[Dataset entries]

○ ○ ○ ○ ○ ○ ○

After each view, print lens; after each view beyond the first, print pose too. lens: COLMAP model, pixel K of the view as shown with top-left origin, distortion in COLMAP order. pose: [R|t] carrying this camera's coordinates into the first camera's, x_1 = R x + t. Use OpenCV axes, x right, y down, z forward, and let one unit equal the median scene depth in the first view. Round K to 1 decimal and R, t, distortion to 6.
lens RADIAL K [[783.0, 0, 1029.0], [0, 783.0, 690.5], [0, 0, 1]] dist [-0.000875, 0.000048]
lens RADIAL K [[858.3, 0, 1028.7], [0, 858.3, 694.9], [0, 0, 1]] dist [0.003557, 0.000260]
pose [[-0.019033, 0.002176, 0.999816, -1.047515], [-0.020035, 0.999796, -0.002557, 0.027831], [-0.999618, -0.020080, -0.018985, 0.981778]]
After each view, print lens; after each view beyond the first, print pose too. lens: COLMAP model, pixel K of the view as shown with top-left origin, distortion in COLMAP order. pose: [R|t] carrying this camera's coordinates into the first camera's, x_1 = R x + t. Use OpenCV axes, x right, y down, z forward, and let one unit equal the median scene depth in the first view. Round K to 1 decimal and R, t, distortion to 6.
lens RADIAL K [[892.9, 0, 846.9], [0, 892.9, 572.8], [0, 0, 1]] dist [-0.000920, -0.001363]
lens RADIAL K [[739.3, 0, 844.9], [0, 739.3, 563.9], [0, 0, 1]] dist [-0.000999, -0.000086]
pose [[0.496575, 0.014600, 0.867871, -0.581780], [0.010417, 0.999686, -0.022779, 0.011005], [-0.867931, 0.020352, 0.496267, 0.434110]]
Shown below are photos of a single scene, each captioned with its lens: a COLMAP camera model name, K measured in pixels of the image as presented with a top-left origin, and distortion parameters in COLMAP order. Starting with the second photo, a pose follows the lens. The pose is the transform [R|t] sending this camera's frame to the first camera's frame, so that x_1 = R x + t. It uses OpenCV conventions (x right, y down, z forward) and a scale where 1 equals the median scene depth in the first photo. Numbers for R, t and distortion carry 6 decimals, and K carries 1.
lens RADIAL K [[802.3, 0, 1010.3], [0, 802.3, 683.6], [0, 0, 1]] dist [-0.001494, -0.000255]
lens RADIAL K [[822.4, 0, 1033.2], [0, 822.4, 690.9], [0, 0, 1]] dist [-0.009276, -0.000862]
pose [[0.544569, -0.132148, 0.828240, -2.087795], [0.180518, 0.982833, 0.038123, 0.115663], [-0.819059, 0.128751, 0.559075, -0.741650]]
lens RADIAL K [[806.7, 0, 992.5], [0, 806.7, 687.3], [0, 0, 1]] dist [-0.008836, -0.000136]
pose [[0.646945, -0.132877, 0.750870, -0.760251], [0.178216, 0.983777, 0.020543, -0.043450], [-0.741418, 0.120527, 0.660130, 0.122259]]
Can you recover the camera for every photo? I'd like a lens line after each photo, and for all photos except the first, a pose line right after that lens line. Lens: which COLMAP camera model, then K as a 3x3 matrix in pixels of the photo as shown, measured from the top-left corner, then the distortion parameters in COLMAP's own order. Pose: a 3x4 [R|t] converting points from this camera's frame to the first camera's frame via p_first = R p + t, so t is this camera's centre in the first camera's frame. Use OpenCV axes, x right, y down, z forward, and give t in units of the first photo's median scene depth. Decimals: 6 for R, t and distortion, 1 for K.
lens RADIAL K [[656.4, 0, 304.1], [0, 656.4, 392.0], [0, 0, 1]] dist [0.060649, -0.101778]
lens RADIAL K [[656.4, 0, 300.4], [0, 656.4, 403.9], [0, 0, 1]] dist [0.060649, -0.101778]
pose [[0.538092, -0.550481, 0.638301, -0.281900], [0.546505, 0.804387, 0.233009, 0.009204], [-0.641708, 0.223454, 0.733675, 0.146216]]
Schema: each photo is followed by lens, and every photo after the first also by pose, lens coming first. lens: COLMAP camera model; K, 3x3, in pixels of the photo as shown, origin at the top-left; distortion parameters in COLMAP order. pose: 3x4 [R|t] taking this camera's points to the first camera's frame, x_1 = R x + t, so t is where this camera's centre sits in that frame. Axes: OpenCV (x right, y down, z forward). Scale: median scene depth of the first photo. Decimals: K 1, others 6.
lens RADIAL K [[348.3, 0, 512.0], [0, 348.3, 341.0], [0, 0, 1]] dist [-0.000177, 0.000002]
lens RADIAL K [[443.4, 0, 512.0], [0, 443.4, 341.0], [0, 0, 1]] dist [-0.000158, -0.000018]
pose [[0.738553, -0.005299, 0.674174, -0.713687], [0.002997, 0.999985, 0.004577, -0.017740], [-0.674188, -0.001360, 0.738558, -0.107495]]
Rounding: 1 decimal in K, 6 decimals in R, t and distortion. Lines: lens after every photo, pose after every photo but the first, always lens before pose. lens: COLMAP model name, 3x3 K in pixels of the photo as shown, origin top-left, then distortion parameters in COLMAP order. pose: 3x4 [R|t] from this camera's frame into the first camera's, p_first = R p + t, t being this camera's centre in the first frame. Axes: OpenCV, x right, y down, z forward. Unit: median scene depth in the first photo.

○ ○ ○ ○ ○ ○ ○

_WHAT THIS TASK INVOLVES_: Lines from the one holding "Schema: each photo" to the last line of the records: return these exactly, and only these.

_SOLUTION FOR THIS TASK_:
Schema: each photo is followed by lens, and every photo after the first also by pose, lens coming first. lens: COLMAP camera model; K, 3x3, in pixels of the photo as shown, origin at the top-left; distortion parameters in COLMAP order. pose: 3x4 [R|t] taking this camera's points to the first camera's frame, x_1 = R x + t, so t is where this camera's centre sits in that frame. Axes: OpenCV (x right, y down, z forward). Scale: median scene depth of the first photo. Decimals: K 1, others 6.
lens RADIAL K [[348.3, 0, 512.0], [0, 348.3, 341.0], [0, 0, 1]] dist [-0.000177, 0.000002]
lens RADIAL K [[443.4, 0, 512.0], [0, 443.4, 341.0], [0, 0, 1]] dist [-0.000158, -0.000018]
pose [[0.738553, -0.005299, 0.674174, -0.713687], [0.002997, 0.999985, 0.004577, -0.017740], [-0.674188, -0.001360, 0.738558, -0.107495]]
Rounding: 1 decimal in K, 6 decimals in R, t and distortion. Lines: lens after every photo, pose after every photo but the first, always lens before pose. lens: COLMAP model name, 3x3 K in pixels of the photo as shown, origin top-left, then distortion parameters in COLMAP order. pose: 3x4 [R|t] from this camera's frame into the first camera's, p_first = R p + t, t being this camera's centre in the first frame. Axes: OpenCV, x right, y down, z forward. Unit: median scene depth in the first photo.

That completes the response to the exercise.